═══ Extrait de page
En effet, le Coran est considéré comme le Verbe de Dieu fait Livre, le fondement de l'islam est donc une " inlibration" , alors que celui du Christianisme est un "incarnation" de la Parole de Dieu faite chair.
Si le Coran est Parole de Dieu incréée, 'kalam Allah', il est intouchable, il ne peut être étudié et interprété sans que cela ne constitue une profanation. Le Livre pour le musulman est en quelque sorte l'équivalent de la personne du Christ pour le chrétien, Mohammed n'est que son messager, le prophète médiateur, équivalent de la révélation biblique des écrits vétéro- et néotestamentaire qui rapporte le message divin.
Nous sommes donc sur une équation inversée entre Livre et Personne.
Si le Livre coranique est littéralement sacré alors il ne peut se prêter à la spéculation et à l'interprétation exégétique humaine, il ne peut qu'être récité et appliqué "à la lettre". Pour les contradictions internes, le musulman s'en remettra à ce que les docteurs de l'islam enseignent, c'est à dire à la science de l'abrogation, certains versets plus récents abrogeant les plus anciens lorsqu'il y a contradiction...
Ou alors, il y a lieu de considérer que le Coran existant (fruit des compilations sous le calife Uthman en 650) n'est qu'un reflet imparfait du Coran véritable placé sous le trône de Dieu ('Al Kittab').
Mais, quand bien même on considérerait cette imperfection du Livre, l'islam resterait une religion du livre, et est donc condamné à ne pouvoir dépasser "la lettre".
Le chrétien sait depuis toujours que la lettre et l'esprit sont deux choses bien distinctes, et que bien souvent " la lettre tue l'esprit", justement par que le christianisme est une religion de la Personne et non du Livre.
[Pour la Bible], la sacralité du texte n'est pas la même qu'en islam : car le juif sait que la Bible est une bibliothèque (la loi , les prophètes, les psaumes, les écrits) et non un monolithe tombé du Ciel sous la dictée de l'ange Gabriel. De fait, l'interprétation rabbinique du texte est source permanente d'enrichissement et de mise en discussion de la Loi, de casuistique, le protégeant d'un fondamentalisme comparable à celui de l'islam, en tout cas de certaines écoles l'islam sunnite.
══════
═══ Données extraites
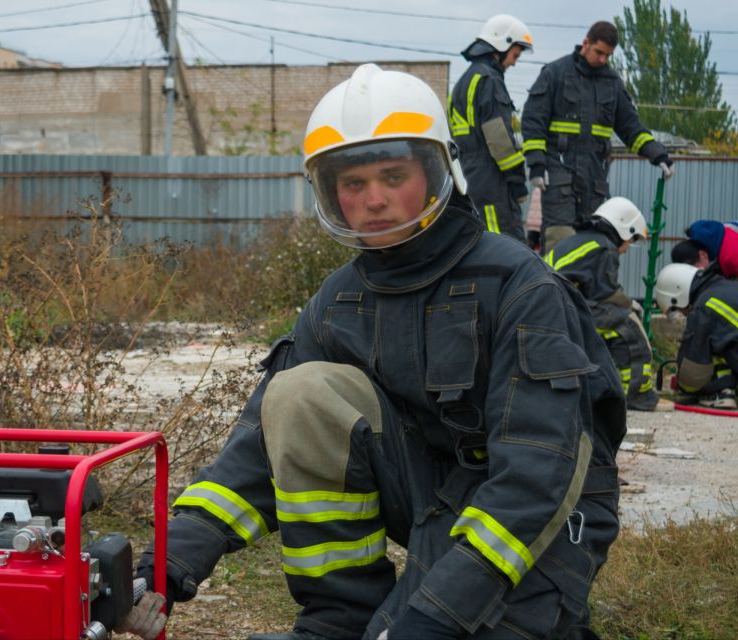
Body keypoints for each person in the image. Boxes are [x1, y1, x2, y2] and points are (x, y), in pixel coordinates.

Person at [122, 64, 626, 640]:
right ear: (331, 194)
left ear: (440, 171)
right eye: (354, 183)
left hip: (543, 525)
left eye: (393, 175)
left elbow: (539, 474)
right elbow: (255, 451)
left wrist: (435, 617)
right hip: (437, 507)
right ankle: (342, 616)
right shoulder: (337, 301)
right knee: (298, 394)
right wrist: (162, 567)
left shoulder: (520, 286)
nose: (375, 200)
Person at [521, 20, 674, 254]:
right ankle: (555, 290)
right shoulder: (555, 73)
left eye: (608, 55)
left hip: (595, 179)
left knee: (597, 242)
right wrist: (537, 165)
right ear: (586, 43)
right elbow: (533, 120)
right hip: (559, 173)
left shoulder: (612, 83)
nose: (602, 59)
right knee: (559, 238)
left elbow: (630, 125)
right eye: (599, 52)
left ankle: (591, 291)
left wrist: (657, 153)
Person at [544, 197, 659, 411]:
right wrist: (630, 305)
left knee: (609, 321)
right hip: (561, 307)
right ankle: (637, 393)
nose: (626, 249)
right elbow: (604, 294)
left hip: (551, 306)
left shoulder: (583, 240)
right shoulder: (605, 247)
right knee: (627, 328)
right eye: (630, 239)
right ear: (624, 229)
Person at [449, 14, 534, 243]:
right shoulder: (489, 80)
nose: (514, 62)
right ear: (502, 44)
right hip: (492, 183)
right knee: (506, 249)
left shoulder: (464, 82)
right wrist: (518, 183)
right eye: (515, 55)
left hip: (469, 180)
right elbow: (500, 141)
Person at [655, 263, 738, 409]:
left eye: (678, 309)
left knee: (708, 351)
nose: (684, 314)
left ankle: (720, 393)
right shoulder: (727, 286)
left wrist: (683, 384)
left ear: (677, 297)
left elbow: (692, 374)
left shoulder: (704, 307)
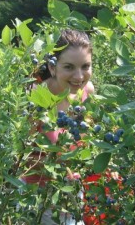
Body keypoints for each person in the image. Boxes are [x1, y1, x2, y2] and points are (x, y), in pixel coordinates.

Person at [22, 29, 94, 224]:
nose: (79, 76)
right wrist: (58, 168)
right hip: (38, 195)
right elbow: (21, 155)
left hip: (73, 190)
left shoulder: (87, 91)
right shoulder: (36, 97)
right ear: (53, 68)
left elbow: (89, 137)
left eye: (85, 66)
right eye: (69, 67)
══════
*Tâche 1*
D'après l'extrait de page, sous quel calife les compilations du Coran existant ont-elles été faites ?
*Tâche 2*
Renvoyez à l'identique tout le passage de l'extrait de page, depuis « En effet, le » jusqu'à « Dieu faite chair. ».
*Tâche 3*
Selon l'extrait de page, la Bible est une bibliothèque : quelles parties sont citées entre parenthèses pour la composer ?

*Résultat 1*
Sous le calife Uthman, en 650.

*Résultat 2*
En effet, le Coran est considéré comme le Verbe de Dieu fait Livre, le fondement de l'islam est donc une " inlibration" , alors que celui du Christianisme est un "incarnation" de la Parole de Dieu faite chair.

*Résultat 3*
la loi, les prophètes, les psaumes, les écrits